Las enormes concentraciones y huelgas activas convocadas por centrales sindicales y organizaciones de izquierda, la perseverancia y el creciente protagonismo público del movimiento de mujeres, la importancia de los organismos de derechos humanos en un contexto de creciente criminalización de la protesta y pérdida de garantías elementales, la resistencia de comunidades y asambleas autoconvocadas contra las políticas de despojo y extractivismo, la irrupción de sectores de la economía popular y del precariado urbano, y las recientes jornadas de insubordinación de diciembre han revitalizado modalidades de protesta basadas en el antagonismo y la acción directa, que evidencian una situación de profundo dinamismo desde abajo. El escenario de simultánea recesión interna, aumento de precios, despidos, precarización de la vida y tarifazos, articulado con una coyuntura mundial adversa que incluye una baja sustancial de los commodities, constituye el contexto donde se desenvolverá, sin duda de manera cada vez más aguda y dramática, la lucha de clases en el corto plazo.

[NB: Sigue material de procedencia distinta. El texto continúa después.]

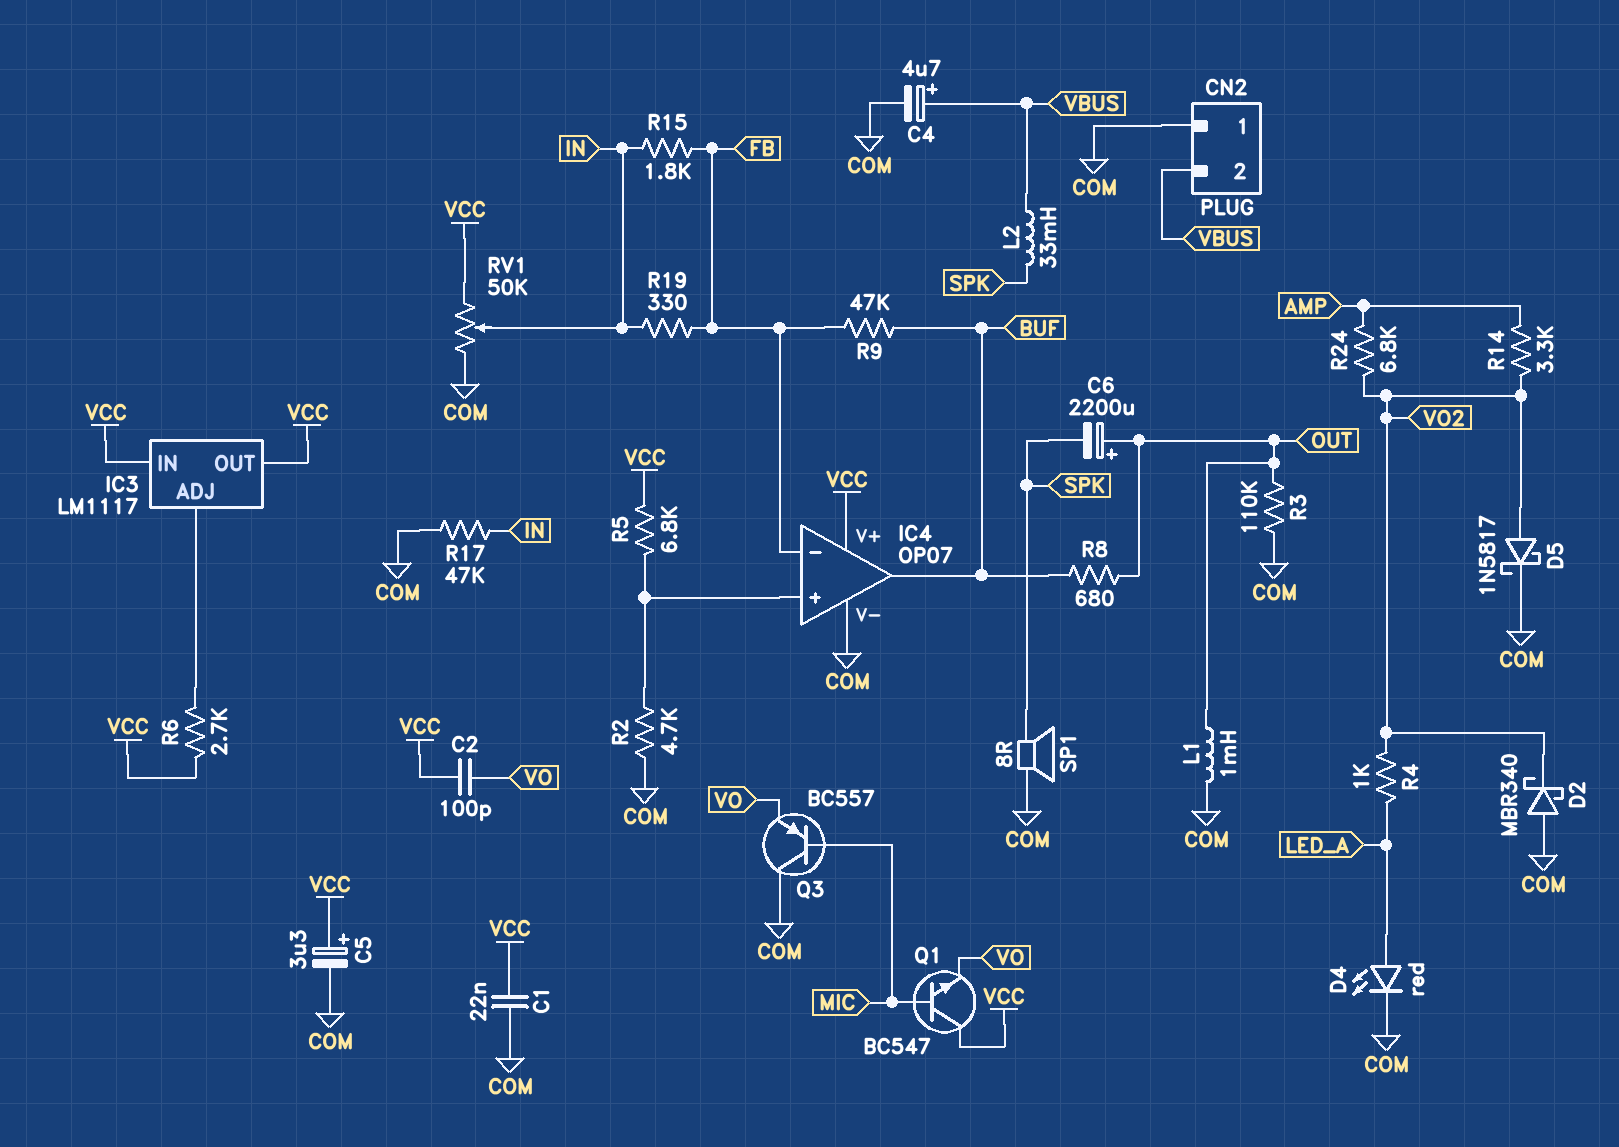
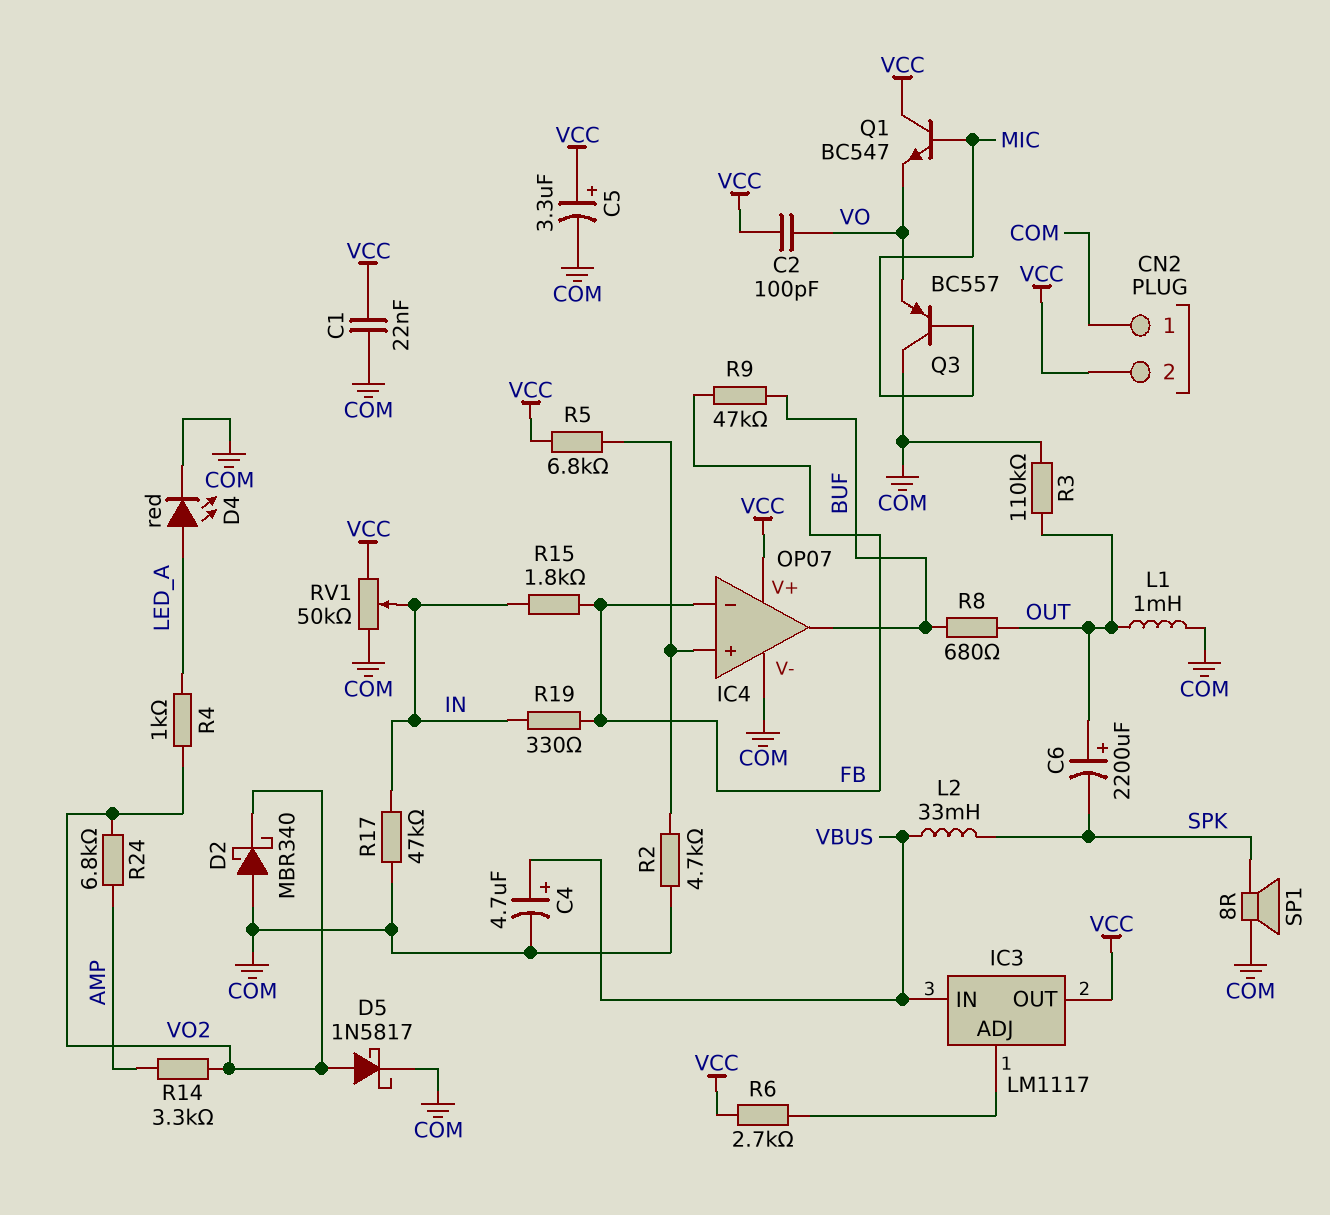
CN2 pin 2: VBUS -> VCC
IC3 pin IN: VCC -> VBUS

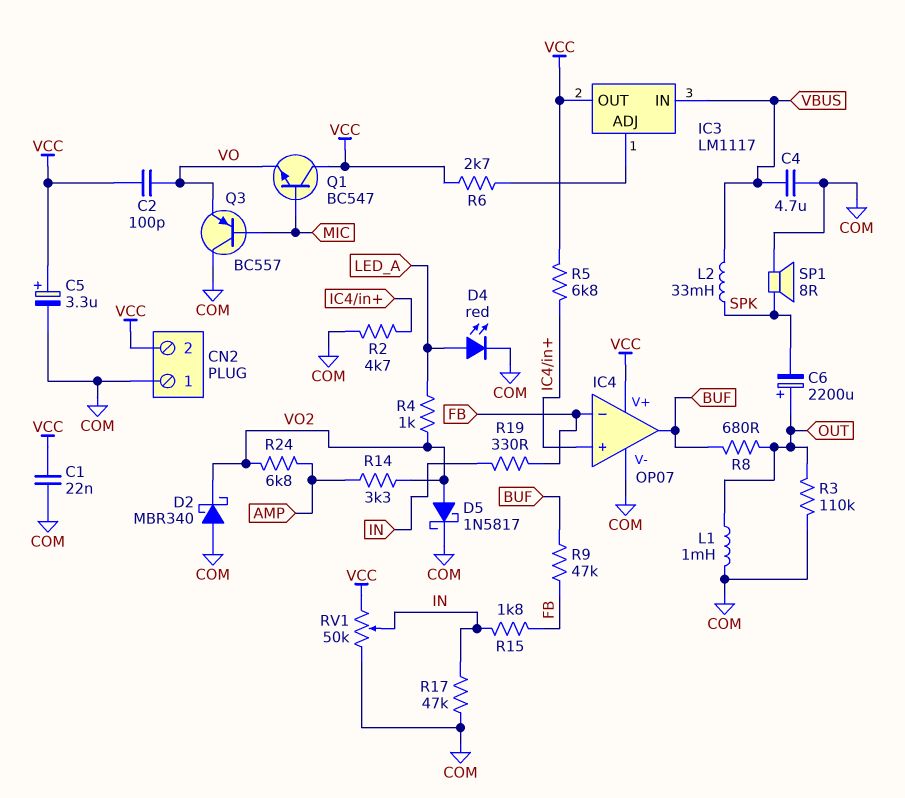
C4: 4.7uF (plus VBUS, minus COM) -> 4.7uF (COM, VBUS)

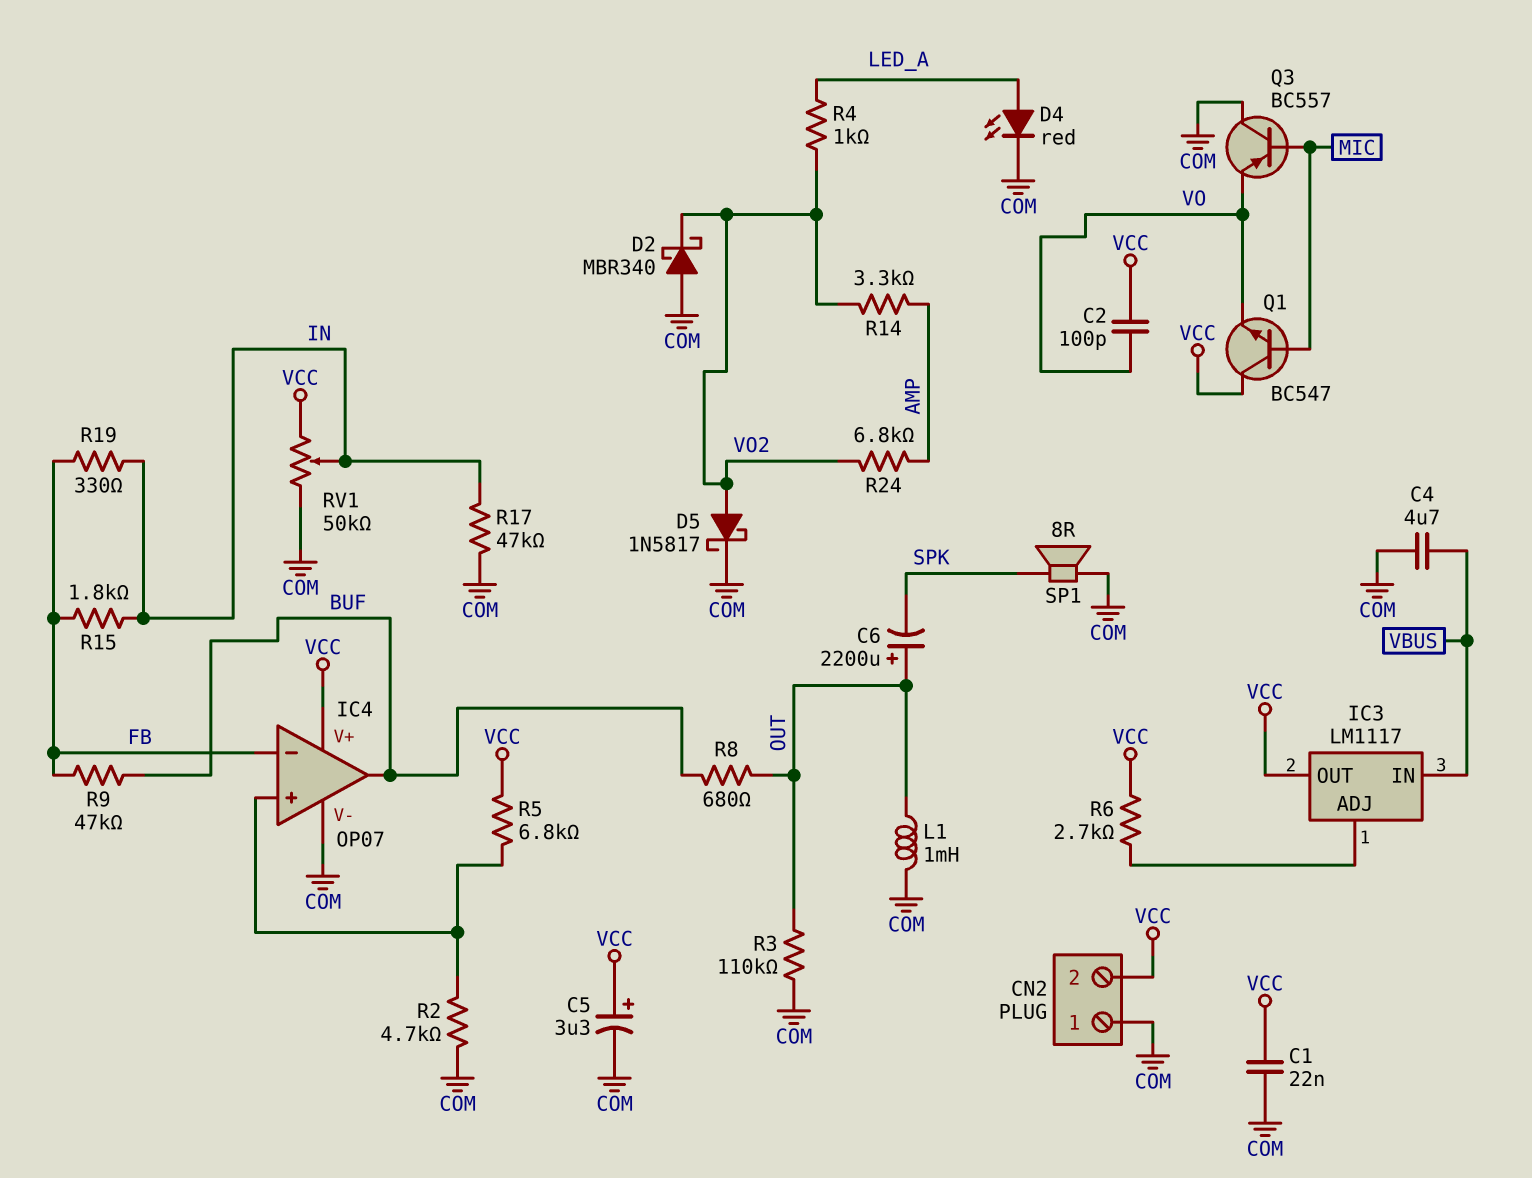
L2: 33mH (SPK, VBUS) -> none

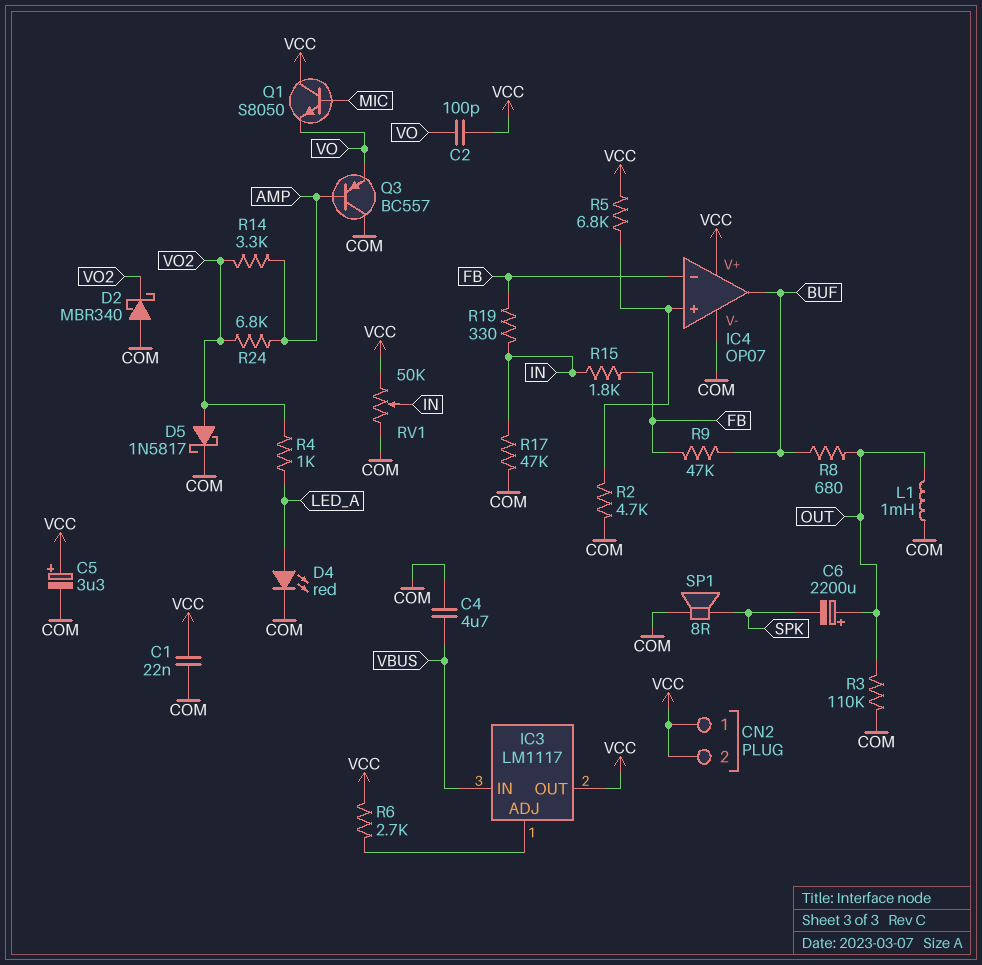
CN2 pin 1: COM -> VCC
Q1: NPN BC547 (B MIC, C VCC, E VO) -> NPN S8050 (B MIC, C VCC, E VO)
Q3: PNP BC557 (B MIC, C COM, E VO) -> PNP BC557 (B AMP, C COM, E VO)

Las crisis son momentos propicios para producir teoría crítica y, al mismo tiempo, resignificar las prácticas; de balancear lo vivido, enmendar errores y proyectar nuevos horizontes emancipadores en función de los desafíos que nos depara un presente tan complejo de asir. Pero al margen de estas tareas impostergables, algo resulta claro: el límite de todo ajuste no es otro que la reacción de los ajustados.
Como en muchos momentos históricos similares –nunca idénticos, salvo en clave de farsa o de tragedia, pero siempre presentes en la memoria popular–, las clases subalternas demostrarán, en la praxis misma de su experiencia colectiva, cómo se resuelve en esta ocasión el apotegma. Una vez más habrá que saber sopesar en clave gramsciana el pesimismo de la inteligencia con el optimismo de la voluntad. Ahora es cuando.